◆ Text segment:
* * * *

Commit f131bd3e authored by Alexei Starovoitov's avatar Alexei Starovoitov

Merge branch 'cloudflare-prog'

Lorenz Bauer says:

====================
We've been developing an in-house L4 load balancer based on XDP
and TC for a while. Following Alexei's call for more up-to-date examples of
production BPF in the kernel tree [1], Cloudflare is making this available
under dual GPL-2.0 or BSD 3-clause terms.

The code requires at least v5.3 to function correctly.

1: https://lore.kernel.org/bpf/20200326210719.den5isqxntnoqhmv@ast-mbp/
====================
Signed-off-by: default avatarAlexei Starovoitov <ast@kernel.org>
parents 6f8a57cc 23458901
// SPDX-License-Identifier: GPL-2.0 OR BSD-3-Clause
// Copyright (c) 2020 Cloudflare
#define _GNU_SOURCE
#include <arpa/inet.h>
#include <string.h>
#include <linux/pkt_cls.h>
#include <test_progs.h>
#include "progs/test_cls_redirect.h"

* * * *

◆ Exercise 1: According to the commit message, which kernel version does the code require at minimum?
◆ Exercise 2: Continue the Cloudflare load balancer commit from the last line shown.

◆ Recorded information:
* * * *

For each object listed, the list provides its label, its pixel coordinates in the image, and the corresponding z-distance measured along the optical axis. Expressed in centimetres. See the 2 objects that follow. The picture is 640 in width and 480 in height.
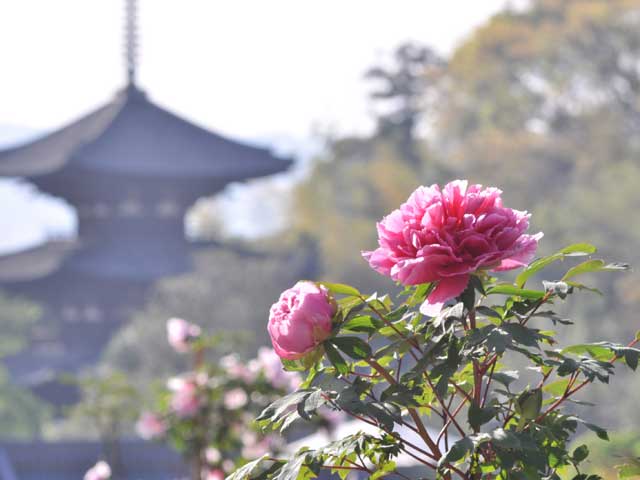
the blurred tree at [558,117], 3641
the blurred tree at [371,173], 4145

* * * *

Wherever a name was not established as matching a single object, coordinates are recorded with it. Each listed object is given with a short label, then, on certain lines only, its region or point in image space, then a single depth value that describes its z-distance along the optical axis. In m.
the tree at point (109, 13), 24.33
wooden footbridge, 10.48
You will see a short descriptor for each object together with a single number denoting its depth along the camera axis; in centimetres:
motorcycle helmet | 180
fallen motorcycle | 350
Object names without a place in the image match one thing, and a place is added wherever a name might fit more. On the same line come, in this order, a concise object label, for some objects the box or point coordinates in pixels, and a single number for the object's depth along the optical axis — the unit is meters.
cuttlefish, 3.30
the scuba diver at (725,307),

* * * *

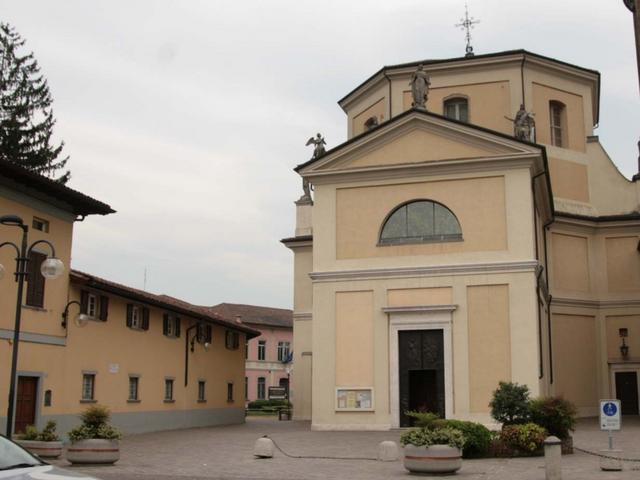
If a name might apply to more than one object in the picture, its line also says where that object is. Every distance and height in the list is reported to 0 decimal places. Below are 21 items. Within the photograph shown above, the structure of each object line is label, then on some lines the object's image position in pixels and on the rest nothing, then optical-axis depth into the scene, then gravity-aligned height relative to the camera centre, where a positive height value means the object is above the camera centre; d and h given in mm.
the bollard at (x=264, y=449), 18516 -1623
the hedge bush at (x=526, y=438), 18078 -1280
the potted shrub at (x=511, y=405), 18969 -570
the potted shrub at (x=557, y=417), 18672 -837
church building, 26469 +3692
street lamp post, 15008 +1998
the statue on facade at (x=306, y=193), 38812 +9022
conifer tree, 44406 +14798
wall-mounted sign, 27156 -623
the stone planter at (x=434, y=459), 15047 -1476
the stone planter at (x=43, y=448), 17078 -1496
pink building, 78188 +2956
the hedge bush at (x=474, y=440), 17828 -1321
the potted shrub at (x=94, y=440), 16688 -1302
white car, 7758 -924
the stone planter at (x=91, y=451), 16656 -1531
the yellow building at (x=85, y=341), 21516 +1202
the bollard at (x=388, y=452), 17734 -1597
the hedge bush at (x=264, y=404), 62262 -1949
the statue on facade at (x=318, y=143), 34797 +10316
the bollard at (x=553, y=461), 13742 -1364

* * * *

◆ Answer 1: At least v5.3.

◆ Answer 2:
#include "test_cls_redirect.skel.h"
#define ENCAP_IP INADDR_LOOPBACK
#define ENCAP_PORT (1234)
struct addr_port {
in_port_t port;
union {
struct in_addr in_addr;
struct in6_addr in6_addr;
};
};
struct tuple {
int family;
struct addr_port src;
struct addr_port dst;
};
static int start_server(const struct sockaddr *addr, socklen_t len, int type)
{
int fd = socket(addr->sa_family, type, 0);
if (CHECK_FAIL(fd == -1))
return -1;
if (CHECK_FAIL(bind(fd, addr, len) == -1))
goto err;
if (type == SOCK_STREAM && CHECK_FAIL(listen(fd, 128) == -1))
goto err;
return fd;
err:
close(fd);
return -1;
}
static int connect_to_server(const struct sockaddr *addr, socklen_t len,
int type)
{
int fd = socket(addr->sa_family, type, 0);
if (CHECK_FAIL(fd == -1))
return -1;
if (CHECK_FAIL(connect(fd, addr, len)))
goto err;
return fd;
err:
close(fd);
return -1;
}
static bool fill_addr_port(const struct sockaddr *sa, struct addr_port *ap)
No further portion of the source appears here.